L’anestesista diventa dunque il fulcro su cui si concentra tutto ciò che ruota attorno all’intervento chirurgico: «Infatti, in sala operatoria ciascun paziente avrà il suo chirurgo, ma l’anestesista è colui che si occupa della gestione clinica di tutti i pazienti, come pure dell’intero processo peri operatorio: visita pre operatoria, organizzazione dell’intero processo e del dopo, pre-medicazione, posto letto nei reparti super specialistici all’occorrenza (come le cure intensive), quando chiamare ogni paziente in sala e via dicendo». In concreto, per ogni paziente: «Sulla base di una visita pre operatoria obiettiva, in cui si effettua un’anamnesi e si esamina la terapia, l’anestesista elabora una strategia anestesiologica ideale che contempla sia la tecnica anestesiologica sia l’ottimizzazione del rischio clinico. Il paziente giunge in sala operatoria nel migliore dei modi, anche grazie alla scelta dell’anestesia (loco-regionale, combinata o generale) che più si conforma alle sue esigenze».

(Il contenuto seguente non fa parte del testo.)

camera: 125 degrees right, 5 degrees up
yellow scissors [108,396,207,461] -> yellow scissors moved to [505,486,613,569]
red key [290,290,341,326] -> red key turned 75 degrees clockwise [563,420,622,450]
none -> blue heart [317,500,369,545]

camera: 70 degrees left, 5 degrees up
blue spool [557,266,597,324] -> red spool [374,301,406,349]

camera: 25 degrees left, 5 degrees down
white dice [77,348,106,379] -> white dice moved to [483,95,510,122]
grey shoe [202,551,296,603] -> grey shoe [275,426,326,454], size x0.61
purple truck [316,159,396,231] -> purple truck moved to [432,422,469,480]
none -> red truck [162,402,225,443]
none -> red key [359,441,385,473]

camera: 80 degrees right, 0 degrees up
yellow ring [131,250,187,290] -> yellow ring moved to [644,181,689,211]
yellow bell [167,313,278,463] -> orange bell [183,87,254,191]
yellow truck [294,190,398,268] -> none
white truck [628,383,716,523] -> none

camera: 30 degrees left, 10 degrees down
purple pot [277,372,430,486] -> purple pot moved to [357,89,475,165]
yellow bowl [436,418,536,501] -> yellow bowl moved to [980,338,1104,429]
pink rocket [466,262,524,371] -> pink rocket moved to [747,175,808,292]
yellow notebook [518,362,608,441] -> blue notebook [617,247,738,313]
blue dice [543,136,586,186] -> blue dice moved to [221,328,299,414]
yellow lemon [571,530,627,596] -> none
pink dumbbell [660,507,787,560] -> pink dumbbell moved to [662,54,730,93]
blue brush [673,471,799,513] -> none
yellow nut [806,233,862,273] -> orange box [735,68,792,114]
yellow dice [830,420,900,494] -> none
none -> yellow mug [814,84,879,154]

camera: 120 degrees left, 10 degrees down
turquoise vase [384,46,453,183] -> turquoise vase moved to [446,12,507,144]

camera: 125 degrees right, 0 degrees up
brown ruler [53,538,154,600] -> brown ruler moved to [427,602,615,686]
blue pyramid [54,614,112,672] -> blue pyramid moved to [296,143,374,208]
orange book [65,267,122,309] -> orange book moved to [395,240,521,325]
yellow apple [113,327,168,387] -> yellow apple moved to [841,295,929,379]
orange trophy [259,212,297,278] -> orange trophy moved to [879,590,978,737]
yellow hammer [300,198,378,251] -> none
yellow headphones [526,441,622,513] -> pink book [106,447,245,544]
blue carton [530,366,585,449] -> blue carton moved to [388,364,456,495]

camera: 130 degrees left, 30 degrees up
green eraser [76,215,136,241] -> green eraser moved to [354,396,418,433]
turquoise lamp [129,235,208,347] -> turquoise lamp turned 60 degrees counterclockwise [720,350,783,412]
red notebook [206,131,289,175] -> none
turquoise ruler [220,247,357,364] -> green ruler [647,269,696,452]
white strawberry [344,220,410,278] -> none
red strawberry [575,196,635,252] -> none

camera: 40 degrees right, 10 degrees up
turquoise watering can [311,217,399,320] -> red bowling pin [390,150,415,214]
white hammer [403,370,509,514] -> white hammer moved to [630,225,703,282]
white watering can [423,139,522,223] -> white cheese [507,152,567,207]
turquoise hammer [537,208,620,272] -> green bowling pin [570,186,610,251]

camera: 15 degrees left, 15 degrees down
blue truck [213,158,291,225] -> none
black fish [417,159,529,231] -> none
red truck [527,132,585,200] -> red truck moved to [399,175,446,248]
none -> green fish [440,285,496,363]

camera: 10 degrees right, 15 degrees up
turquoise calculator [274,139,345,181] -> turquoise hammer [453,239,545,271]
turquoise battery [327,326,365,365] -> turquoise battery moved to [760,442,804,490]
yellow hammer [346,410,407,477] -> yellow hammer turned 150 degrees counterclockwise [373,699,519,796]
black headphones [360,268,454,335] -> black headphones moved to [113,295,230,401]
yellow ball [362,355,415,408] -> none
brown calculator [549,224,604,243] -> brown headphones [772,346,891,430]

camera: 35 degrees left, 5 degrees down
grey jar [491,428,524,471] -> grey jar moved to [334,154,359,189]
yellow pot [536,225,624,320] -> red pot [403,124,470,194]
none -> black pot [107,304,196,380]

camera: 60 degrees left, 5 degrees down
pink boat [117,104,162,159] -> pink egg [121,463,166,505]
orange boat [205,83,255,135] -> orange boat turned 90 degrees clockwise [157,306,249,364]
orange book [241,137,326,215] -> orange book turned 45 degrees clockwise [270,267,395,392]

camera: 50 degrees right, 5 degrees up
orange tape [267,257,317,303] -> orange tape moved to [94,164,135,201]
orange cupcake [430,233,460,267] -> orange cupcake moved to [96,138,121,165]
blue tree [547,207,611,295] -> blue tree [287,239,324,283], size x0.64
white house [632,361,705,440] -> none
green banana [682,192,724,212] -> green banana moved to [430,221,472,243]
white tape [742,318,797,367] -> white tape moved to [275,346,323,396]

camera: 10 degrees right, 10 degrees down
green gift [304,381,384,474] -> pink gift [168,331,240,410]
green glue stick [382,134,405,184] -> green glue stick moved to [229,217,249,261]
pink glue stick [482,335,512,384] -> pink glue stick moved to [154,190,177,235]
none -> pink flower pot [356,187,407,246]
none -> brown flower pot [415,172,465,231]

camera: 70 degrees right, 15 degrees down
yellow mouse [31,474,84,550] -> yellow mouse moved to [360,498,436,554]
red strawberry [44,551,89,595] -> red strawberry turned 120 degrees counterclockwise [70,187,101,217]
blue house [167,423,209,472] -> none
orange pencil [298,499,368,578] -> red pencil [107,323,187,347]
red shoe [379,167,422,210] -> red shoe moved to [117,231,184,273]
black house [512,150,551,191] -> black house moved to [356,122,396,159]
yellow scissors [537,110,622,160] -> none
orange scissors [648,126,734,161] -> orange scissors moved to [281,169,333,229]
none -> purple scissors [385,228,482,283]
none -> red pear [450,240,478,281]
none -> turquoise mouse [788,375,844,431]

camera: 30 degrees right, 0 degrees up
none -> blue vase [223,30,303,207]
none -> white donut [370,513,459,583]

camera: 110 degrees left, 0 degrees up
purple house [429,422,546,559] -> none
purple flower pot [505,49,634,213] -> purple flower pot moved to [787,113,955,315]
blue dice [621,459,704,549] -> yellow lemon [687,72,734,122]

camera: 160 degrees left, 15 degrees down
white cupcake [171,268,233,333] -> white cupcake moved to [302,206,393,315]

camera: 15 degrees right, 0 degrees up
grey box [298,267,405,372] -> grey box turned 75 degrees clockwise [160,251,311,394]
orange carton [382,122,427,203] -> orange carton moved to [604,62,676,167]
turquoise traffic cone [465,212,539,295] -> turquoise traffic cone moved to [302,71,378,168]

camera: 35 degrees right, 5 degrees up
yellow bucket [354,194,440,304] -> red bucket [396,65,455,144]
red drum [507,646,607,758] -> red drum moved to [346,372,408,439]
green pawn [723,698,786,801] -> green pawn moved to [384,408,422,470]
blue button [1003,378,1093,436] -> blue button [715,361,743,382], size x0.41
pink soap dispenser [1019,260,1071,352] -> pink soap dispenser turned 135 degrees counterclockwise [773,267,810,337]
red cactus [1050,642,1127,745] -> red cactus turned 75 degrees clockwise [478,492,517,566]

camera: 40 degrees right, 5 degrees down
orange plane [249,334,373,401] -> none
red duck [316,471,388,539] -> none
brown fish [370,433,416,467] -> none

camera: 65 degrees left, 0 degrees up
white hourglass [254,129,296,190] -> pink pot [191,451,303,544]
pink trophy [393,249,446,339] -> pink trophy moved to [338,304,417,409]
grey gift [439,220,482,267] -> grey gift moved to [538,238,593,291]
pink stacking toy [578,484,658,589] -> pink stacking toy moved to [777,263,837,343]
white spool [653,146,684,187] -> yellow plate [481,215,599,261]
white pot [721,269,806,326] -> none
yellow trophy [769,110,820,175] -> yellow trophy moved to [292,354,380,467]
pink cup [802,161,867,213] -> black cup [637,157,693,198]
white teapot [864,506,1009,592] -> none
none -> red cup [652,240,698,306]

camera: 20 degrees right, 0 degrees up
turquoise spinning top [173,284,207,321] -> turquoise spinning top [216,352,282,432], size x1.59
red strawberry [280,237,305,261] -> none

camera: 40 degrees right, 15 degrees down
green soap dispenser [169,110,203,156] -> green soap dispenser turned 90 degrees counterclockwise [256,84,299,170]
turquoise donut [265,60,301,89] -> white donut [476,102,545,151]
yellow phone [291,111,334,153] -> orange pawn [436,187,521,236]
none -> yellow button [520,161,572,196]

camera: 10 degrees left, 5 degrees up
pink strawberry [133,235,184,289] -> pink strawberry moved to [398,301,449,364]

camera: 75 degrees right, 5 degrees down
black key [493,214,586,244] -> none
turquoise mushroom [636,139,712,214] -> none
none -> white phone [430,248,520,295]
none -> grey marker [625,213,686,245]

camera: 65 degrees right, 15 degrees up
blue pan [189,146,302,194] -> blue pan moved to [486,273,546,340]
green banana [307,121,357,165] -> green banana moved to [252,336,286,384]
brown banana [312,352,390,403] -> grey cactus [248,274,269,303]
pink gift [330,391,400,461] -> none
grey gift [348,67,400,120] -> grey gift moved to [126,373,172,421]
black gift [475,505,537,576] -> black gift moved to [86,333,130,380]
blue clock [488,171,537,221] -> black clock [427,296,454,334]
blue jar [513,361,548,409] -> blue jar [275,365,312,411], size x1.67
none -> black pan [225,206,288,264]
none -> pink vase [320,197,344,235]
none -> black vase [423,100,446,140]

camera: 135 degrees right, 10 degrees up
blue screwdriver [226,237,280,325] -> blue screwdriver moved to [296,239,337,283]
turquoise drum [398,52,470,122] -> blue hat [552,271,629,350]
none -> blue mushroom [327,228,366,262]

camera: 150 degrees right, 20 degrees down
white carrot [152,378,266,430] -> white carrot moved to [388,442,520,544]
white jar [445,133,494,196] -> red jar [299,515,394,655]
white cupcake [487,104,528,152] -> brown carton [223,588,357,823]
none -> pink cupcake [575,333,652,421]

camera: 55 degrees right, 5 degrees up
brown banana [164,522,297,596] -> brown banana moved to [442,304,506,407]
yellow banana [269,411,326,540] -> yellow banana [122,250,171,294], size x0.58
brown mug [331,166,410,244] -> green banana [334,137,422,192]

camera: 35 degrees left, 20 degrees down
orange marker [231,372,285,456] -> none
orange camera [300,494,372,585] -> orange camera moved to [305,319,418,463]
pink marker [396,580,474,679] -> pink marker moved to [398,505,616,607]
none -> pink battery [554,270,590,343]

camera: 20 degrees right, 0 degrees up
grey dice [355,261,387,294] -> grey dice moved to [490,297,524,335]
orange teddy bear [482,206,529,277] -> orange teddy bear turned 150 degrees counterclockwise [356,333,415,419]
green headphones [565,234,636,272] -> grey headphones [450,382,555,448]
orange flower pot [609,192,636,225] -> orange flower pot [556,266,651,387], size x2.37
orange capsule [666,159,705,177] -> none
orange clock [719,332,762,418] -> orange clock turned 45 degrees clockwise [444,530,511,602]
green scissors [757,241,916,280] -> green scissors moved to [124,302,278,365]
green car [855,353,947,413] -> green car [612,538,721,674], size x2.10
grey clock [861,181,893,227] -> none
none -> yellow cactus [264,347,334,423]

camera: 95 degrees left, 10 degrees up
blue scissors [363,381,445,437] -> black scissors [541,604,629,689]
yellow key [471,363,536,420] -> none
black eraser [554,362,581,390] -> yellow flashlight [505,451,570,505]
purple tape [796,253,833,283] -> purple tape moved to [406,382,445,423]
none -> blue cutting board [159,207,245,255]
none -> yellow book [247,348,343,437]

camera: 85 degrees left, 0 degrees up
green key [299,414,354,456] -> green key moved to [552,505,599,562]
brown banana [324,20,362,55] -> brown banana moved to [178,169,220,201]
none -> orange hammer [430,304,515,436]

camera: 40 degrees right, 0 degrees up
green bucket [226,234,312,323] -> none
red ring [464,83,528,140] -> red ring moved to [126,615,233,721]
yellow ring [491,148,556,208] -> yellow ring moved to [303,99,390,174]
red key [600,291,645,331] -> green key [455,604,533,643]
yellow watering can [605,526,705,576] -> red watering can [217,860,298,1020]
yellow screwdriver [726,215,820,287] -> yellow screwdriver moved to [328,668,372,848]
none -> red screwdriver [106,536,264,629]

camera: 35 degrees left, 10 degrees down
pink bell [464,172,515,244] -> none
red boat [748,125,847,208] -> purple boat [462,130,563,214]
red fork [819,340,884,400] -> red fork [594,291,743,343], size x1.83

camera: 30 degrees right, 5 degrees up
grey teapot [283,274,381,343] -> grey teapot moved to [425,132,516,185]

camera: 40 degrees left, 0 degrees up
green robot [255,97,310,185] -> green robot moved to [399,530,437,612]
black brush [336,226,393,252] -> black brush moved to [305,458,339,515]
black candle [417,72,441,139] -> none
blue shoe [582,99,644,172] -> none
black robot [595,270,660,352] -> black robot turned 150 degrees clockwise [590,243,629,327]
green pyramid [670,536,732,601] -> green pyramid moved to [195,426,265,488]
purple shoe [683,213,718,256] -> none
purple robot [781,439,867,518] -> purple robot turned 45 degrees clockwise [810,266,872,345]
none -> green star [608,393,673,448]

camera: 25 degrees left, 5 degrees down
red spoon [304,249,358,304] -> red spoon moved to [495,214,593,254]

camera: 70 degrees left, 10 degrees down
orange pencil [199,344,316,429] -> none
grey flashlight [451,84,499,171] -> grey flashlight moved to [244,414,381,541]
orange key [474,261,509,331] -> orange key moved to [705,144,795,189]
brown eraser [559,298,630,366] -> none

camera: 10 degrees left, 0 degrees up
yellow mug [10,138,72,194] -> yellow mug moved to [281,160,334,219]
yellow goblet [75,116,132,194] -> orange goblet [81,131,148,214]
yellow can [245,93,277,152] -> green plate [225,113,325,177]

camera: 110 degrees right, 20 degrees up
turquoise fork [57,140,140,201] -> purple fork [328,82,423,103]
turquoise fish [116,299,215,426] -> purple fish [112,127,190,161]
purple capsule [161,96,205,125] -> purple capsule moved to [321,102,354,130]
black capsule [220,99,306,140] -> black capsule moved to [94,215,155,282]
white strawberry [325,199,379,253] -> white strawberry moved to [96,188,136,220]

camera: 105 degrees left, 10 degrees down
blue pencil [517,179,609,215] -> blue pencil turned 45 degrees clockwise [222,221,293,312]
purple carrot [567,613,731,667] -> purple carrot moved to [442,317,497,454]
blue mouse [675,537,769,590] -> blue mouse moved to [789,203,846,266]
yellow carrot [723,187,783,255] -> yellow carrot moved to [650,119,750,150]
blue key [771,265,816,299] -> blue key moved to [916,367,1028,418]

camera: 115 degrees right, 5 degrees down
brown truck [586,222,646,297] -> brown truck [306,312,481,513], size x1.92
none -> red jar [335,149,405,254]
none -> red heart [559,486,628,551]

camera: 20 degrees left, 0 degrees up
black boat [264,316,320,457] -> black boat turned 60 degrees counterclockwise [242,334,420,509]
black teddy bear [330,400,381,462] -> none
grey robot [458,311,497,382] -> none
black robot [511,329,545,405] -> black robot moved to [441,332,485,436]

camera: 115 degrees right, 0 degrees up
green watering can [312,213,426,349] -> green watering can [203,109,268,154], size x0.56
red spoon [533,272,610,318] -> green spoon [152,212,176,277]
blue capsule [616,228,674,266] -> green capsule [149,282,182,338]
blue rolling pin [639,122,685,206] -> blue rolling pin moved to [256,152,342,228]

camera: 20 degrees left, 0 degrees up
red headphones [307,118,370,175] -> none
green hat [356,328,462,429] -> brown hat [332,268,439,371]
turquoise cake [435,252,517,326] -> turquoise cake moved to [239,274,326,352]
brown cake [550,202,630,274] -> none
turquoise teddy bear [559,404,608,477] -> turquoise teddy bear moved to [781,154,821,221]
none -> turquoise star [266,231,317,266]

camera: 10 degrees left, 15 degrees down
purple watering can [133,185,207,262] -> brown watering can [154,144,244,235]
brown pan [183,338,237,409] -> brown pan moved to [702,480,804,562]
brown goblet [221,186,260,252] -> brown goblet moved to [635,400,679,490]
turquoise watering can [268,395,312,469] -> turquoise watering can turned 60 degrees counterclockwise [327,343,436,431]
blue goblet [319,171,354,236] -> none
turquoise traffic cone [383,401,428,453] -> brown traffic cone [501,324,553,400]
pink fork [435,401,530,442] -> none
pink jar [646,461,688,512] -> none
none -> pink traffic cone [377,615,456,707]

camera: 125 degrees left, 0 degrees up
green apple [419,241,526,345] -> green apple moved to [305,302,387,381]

Trapianti multiorgano, interventi complessi di neurochirurgia e operazioni che richiedono molte ore non sarebbero possibili, oggi, se accanto alle tecniche chirurgiche non si fossero evolute anche quelle anestesiologiche. Molti dei timori legati alla perdita di controllo del sé possono essere ridimensionati e il dottor Saporito ci porta infine un esempio su cui riflettere, a conferma delle paure ingiustificate dettate dall’emotività e dall’errata valutazione del rischio: «Subito dopo l’attentato alle Torri Gemelle del 2001 si stima che più di un milione e mezzo di persone non ha preso l’aereo per le proprie vacanze negli USA. Questo ha prodotto, purtroppo, mille morti in più sulle strade americane». Inoltre, la paura dell’anestesia, oggi, è molto smorzata da un «farmaco» di cui si servono gli anestesisti in fase di visita pre operatoria che si chiama «empatia».